A 2.00*10^3kg car has a speed of 12.0m/s. The car then hits a tree. The tree doesn't move and the car comes to rest.
a) What is the amount of work done in pushing the front of the car?
b) Find the sizeof the force that pushed the front of the car in50.0cm
2006-12-17 03:26:38 · 2 answers · asked by Physics 101 1 in Science & Mathematics ➔ Physics
The amount of work = W = Fd = (d(mv)/dt)d; where d is the distance of the crumple measured from first impact through point of rest and F = Ma = the force applied to the front of the car as it traveled d distance and came to a halt.
a The amount of work is equal to the dissipated (converted) kinetic energy at impact = KE = 1/2 Mv^2; where M = 2X10^3 kg and v = 12 m/sec. (You can do the math.)
b.
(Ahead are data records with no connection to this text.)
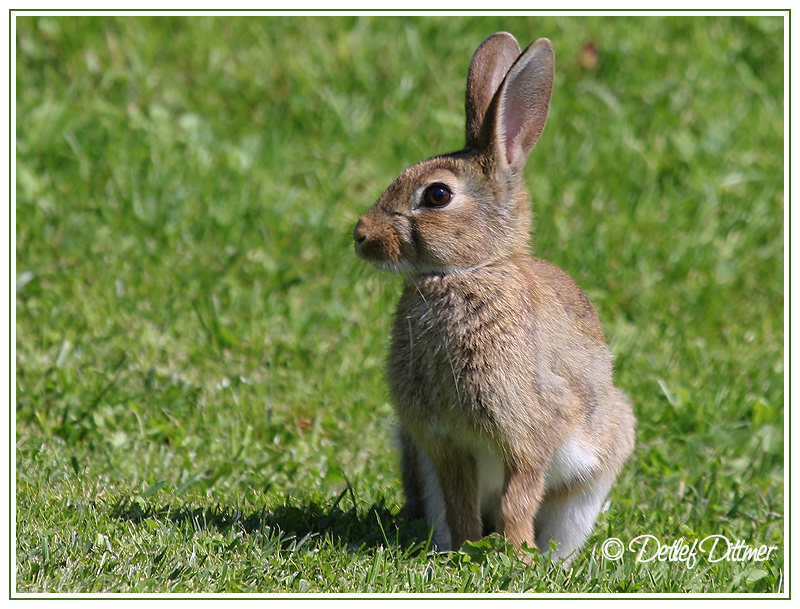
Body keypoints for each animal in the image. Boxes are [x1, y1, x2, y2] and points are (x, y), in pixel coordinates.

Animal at [354, 32, 636, 564]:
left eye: (437, 195)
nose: (361, 237)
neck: (466, 274)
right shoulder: (444, 441)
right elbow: (462, 499)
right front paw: (467, 551)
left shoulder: (530, 433)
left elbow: (518, 499)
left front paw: (517, 555)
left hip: (591, 480)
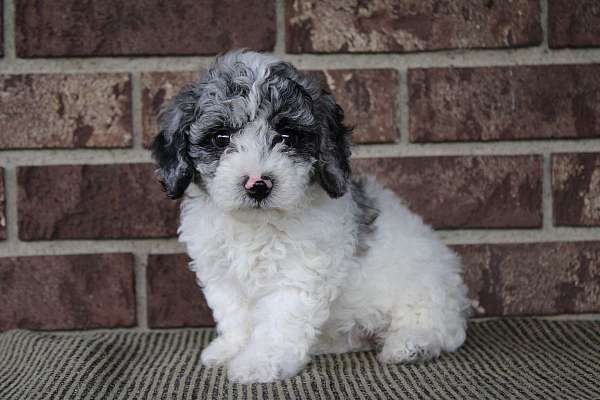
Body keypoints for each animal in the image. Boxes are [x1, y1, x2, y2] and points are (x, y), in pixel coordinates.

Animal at [152, 50, 472, 384]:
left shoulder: (297, 276)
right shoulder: (223, 277)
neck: (258, 225)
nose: (258, 184)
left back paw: (410, 345)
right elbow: (235, 316)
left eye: (287, 136)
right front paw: (230, 348)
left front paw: (258, 363)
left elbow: (278, 324)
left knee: (438, 326)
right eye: (220, 137)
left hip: (426, 288)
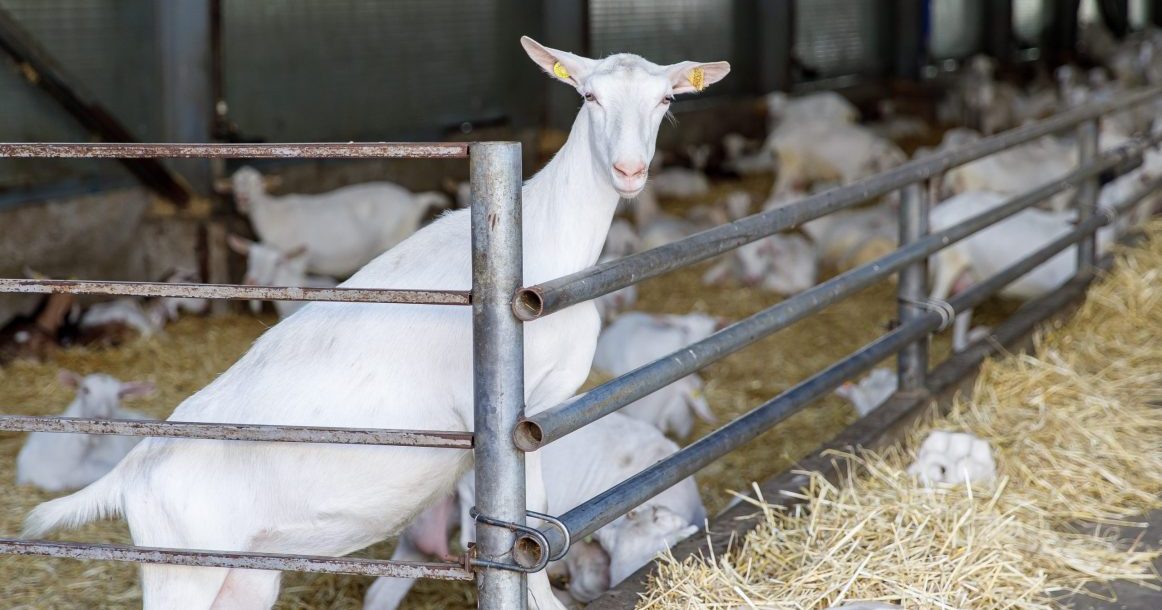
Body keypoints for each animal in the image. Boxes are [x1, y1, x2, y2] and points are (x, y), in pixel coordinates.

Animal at [25, 36, 729, 610]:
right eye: (588, 95)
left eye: (667, 99)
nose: (629, 170)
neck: (545, 241)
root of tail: (130, 471)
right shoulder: (501, 416)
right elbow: (528, 521)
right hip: (180, 567)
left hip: (244, 573)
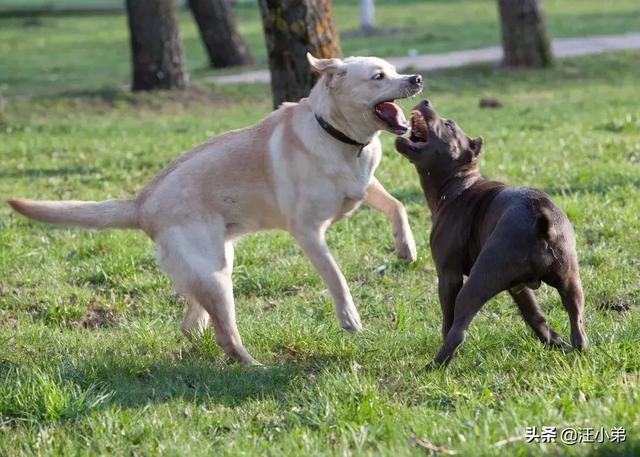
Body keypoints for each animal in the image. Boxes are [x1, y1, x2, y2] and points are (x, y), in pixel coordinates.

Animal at [398, 100, 588, 366]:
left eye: (449, 125)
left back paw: (435, 365)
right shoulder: (517, 286)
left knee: (458, 329)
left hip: (476, 284)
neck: (458, 184)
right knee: (577, 321)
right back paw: (575, 349)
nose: (425, 101)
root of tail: (540, 215)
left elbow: (448, 319)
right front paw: (553, 341)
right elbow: (533, 313)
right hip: (570, 280)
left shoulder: (448, 276)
The force = F = W/d = KE/d; where d = .5 m and you've already solved for KE = W. (You can do the math.)
Physics lesson learned: Kinetic Energy dissipated is equal to the work (Fd) expended in moving some mass (m) a distance d. Remember, energy is neither created nor destroyed; so that KE had to go somewhere as the car came to a screeching halt...it went into work.
2006-12-17 03:46:23 · answer #1 · answered by oldprof 7 · 0⤊ 0⤋
a) That's the kinetic energy of the car before impact
b) Work is force times distance
2006-12-17 03:45:52 · answer #2 · answered by arbiter007 6 · 0⤊ 0⤋